Content starts

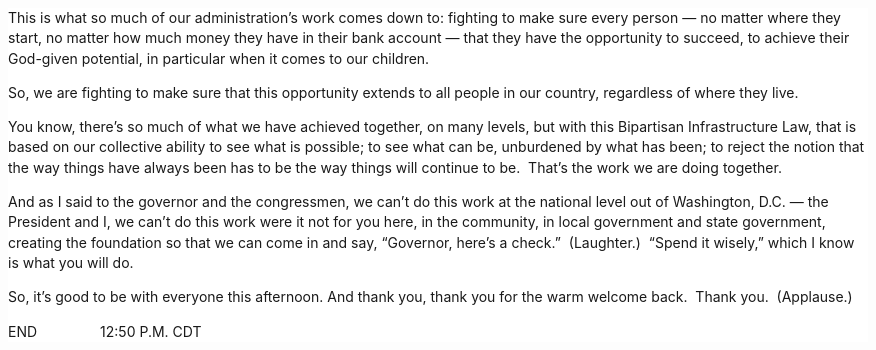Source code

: This is what so much of our administration’s work comes down to:
fighting to make sure every person — no matter where they start, no
matter how much money they have in their bank account — that they have
the opportunity to succeed, to achieve their God-given potential, in
particular when it comes to our children.  
  
So, we are fighting to make sure that this opportunity extends to all
people in our country, regardless of where they live.  
  
You know, there’s so much of what we have achieved together, on many
levels, but with this Bipartisan Infrastructure Law, that is based on
our collective ability to see what is possible; to see what can be,
unburdened by what has been; to reject the notion that the way things
have always been has to be the way things will continue to be.  That’s
the work we are doing together.  
  
And as I said to the governor and the congressmen, we can’t do this work
at the national level out of Washington, D.C. — the President and I, we
can’t do this work were it not for you here, in the community, in local
government and state government, creating the foundation so that we can
come in and say, “Governor, here’s a check.”  (Laughter.)  “Spend it
wisely,” which I know is what you will do.  
  
So, it’s good to be with everyone this afternoon. And thank you, thank
you for the warm welcome back.  Thank you.  (Applause.)  
  
END                12:50 P.M. CDT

Content ends

For this exercise, output exactly the lines above from the line with "fighting to make sure every" to the line with "come in and", counting both, and leave out the rest.

fighting to make sure every person — no matter where they start, no
matter how much money they have in their bank account — that they have
the opportunity to succeed, to achieve their God-given potential, in
particular when it comes to our children.  
  
So, we are fighting to make sure that this opportunity extends to all
people in our country, regardless of where they live.  
  
You know, there’s so much of what we have achieved together, on many
levels, but with this Bipartisan Infrastructure Law, that is based on
our collective ability to see what is possible; to see what can be,
unburdened by what has been; to reject the notion that the way things
have always been has to be the way things will continue to be.  That’s
the work we are doing together.  
  
And as I said to the governor and the congressmen, we can’t do this work
at the national level out of Washington, D.C. — the President and I, we
can’t do this work were it not for you here, in the community, in local
government and state government, creating the foundation so that we can
come in and say, “Governor, here’s a check.”  (Laughter.)  “Spend it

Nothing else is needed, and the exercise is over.